ACTIVITY –
Give back the entries below verbatim.

SOURCE MATERIAL –

***

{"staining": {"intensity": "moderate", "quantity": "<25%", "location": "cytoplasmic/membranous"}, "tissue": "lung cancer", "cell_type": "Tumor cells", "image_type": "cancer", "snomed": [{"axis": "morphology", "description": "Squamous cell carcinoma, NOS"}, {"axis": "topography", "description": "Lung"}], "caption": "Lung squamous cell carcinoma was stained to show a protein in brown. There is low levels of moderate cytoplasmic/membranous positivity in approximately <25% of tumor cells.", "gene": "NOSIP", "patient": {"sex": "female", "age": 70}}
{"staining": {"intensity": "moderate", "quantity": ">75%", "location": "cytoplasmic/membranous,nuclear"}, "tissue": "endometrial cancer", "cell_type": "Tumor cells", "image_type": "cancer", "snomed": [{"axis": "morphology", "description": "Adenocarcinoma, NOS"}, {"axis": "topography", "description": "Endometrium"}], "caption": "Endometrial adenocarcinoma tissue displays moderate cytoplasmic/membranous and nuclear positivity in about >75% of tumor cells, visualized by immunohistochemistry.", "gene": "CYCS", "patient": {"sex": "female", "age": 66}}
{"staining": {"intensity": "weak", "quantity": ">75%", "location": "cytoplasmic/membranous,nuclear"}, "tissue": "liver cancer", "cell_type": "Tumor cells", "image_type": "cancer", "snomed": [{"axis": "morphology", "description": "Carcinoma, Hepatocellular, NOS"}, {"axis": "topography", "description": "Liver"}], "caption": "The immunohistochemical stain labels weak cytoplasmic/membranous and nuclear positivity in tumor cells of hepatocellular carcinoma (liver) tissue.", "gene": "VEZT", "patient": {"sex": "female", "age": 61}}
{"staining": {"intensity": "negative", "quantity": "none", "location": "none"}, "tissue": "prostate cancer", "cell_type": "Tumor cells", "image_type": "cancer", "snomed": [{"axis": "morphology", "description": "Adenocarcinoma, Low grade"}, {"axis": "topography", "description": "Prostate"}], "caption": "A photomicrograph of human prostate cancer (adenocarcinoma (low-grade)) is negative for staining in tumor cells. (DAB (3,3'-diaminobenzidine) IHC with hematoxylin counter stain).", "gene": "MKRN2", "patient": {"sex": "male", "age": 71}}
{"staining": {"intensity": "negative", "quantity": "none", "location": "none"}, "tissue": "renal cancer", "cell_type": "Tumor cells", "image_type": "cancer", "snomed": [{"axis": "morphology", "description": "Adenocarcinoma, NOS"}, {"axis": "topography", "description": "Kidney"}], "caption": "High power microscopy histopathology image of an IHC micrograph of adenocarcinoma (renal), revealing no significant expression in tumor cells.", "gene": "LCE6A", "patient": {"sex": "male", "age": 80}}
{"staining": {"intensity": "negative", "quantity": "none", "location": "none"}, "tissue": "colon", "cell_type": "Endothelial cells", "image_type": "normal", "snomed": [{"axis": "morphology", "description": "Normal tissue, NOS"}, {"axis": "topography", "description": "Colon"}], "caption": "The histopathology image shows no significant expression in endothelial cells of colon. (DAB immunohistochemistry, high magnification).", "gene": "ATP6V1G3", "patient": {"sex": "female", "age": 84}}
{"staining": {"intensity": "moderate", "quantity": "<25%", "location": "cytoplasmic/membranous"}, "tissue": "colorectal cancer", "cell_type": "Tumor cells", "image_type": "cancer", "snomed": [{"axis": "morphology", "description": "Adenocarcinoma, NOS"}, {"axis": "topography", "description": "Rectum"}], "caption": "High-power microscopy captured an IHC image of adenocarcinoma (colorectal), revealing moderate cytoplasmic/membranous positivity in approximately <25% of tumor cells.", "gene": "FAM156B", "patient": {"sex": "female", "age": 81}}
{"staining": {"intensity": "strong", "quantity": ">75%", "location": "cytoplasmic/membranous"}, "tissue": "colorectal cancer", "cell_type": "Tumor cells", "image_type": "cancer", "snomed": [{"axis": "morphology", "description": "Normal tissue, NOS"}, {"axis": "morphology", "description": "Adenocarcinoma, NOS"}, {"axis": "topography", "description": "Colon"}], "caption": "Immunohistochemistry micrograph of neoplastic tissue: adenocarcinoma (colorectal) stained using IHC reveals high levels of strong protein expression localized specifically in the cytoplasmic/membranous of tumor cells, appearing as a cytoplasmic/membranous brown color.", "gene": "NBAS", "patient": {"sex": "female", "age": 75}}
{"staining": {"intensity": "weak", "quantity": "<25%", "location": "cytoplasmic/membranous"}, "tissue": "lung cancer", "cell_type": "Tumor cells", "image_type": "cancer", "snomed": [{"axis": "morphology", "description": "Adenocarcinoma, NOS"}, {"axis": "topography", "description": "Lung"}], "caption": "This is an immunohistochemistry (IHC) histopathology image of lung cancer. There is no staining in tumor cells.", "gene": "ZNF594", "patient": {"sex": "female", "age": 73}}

***

ANSWER SECTION –
{"staining": {"intensity": "moderate", "quantity": "<25%", "location": "cytoplasmic/membranous"}, "tissue": "lung cancer", "cell_type": "Tumor cells", "image_type": "cancer", "snomed": [{"axis": "morphology", "description": "Squamous cell carcinoma, NOS"}, {"axis": "topography", "description": "Lung"}], "caption": "Lung squamous cell carcinoma was stained to show a protein in brown. There is low levels of moderate cytoplasmic/membranous positivity in approximately <25% of tumor cells.", "gene": "NOSIP", "patient": {"sex": "female", "age": 70}}
{"staining": {"intensity": "moderate", "quantity": ">75%", "location": "cytoplasmic/membranous,nuclear"}, "tissue": "endometrial cancer", "cell_type": "Tumor cells", "image_type": "cancer", "snomed": [{"axis": "morphology", "description": "Adenocarcinoma, NOS"}, {"axis": "topography", "description": "Endometrium"}], "caption": "Endometrial adenocarcinoma tissue displays moderate cytoplasmic/membranous and nuclear positivity in about >75% of tumor cells, visualized by immunohistochemistry.", "gene": "CYCS", "patient": {"sex": "female", "age": 66}}
{"staining": {"intensity": "weak", "quantity": ">75%", "location": "cytoplasmic/membranous,nuclear"}, "tissue": "liver cancer", "cell_type": "Tumor cells", "image_type": "cancer", "snomed": [{"axis": "morphology", "description": "Carcinoma, Hepatocellular, NOS"}, {"axis": "topography", "description": "Liver"}], "caption": "The immunohistochemical stain labels weak cytoplasmic/membranous and nuclear positivity in tumor cells of hepatocellular carcinoma (liver) tissue.", "gene": "VEZT", "patient": {"sex": "female", "age": 61}}
{"staining": {"intensity": "negative", "quantity": "none", "location": "none"}, "tissue": "prostate cancer", "cell_type": "Tumor cells", "image_type": "cancer", "snomed": [{"axis": "morphology", "description": "Adenocarcinoma, Low grade"}, {"axis": "topography", "description": "Prostate"}], "caption": "A photomicrograph of human prostate cancer (adenocarcinoma (low-grade)) is negative for staining in tumor cells. (DAB (3,3'-diaminobenzidine) IHC with hematoxylin counter stain).", "gene": "MKRN2", "patient": {"sex": "male", "age": 71}}
{"staining": {"intensity": "negative", "quantity": "none", "location": "none"}, "tissue": "renal cancer", "cell_type": "Tumor cells", "image_type": "cancer", "snomed": [{"axis": "morphology", "description": "Adenocarcinoma, NOS"}, {"axis": "topography", "description": "Kidney"}], "caption": "High power microscopy histopathology image of an IHC micrograph of adenocarcinoma (renal), revealing no significant expression in tumor cells.", "gene": "LCE6A", "patient": {"sex": "male", "age": 80}}
{"staining": {"intensity": "negative", "quantity": "none", "location": "none"}, "tissue": "colon", "cell_type": "Endothelial cells", "image_type": "normal", "snomed": [{"axis": "morphology", "description": "Normal tissue, NOS"}, {"axis": "topography", "description": "Colon"}], "caption": "The histopathology image shows no significant expression in endothelial cells of colon. (DAB immunohistochemistry, high magnification).", "gene": "ATP6V1G3", "patient": {"sex": "female", "age": 84}}
{"staining": {"intensity": "moderate", "quantity": "<25%", "location": "cytoplasmic/membranous"}, "tissue": "colorectal cancer", "cell_type": "Tumor cells", "image_type": "cancer", "snomed": [{"axis": "morphology", "description": "Adenocarcinoma, NOS"}, {"axis": "topography", "description": "Rectum"}], "caption": "High-power microscopy captured an IHC image of adenocarcinoma (colorectal), revealing moderate cytoplasmic/membranous positivity in approximately <25% of tumor cells.", "gene": "FAM156B", "patient": {"sex": "female", "age": 81}}
{"staining": {"intensity": "strong", "quantity": ">75%", "location": "cytoplasmic/membranous"}, "tissue": "colorectal cancer", "cell_type": "Tumor cells", "image_type": "cancer", "snomed": [{"axis": "morphology", "description": "Normal tissue, NOS"}, {"axis": "morphology", "description": "Adenocarcinoma, NOS"}, {"axis": "topography", "description": "Colon"}], "caption": "Immunohistochemistry micrograph of neoplastic tissue: adenocarcinoma (colorectal) stained using IHC reveals high levels of strong protein expression localized specifically in the cytoplasmic/membranous of tumor cells, appearing as a cytoplasmic/membranous brown color.", "gene": "NBAS", "patient": {"sex": "female", "age": 75}}
{"staining": {"intensity": "weak", "quantity": "<25%", "location": "cytoplasmic/membranous"}, "tissue": "lung cancer", "cell_type": "Tumor cells", "image_type": "cancer", "snomed": [{"axis": "morphology", "description": "Adenocarcinoma, NOS"}, {"axis": "topography", "description": "Lung"}], "caption": "This is an immunohistochemistry (IHC) histopathology image of lung cancer. There is no staining in tumor cells.", "gene": "ZNF594", "patient": {"sex": "female", "age": 73}}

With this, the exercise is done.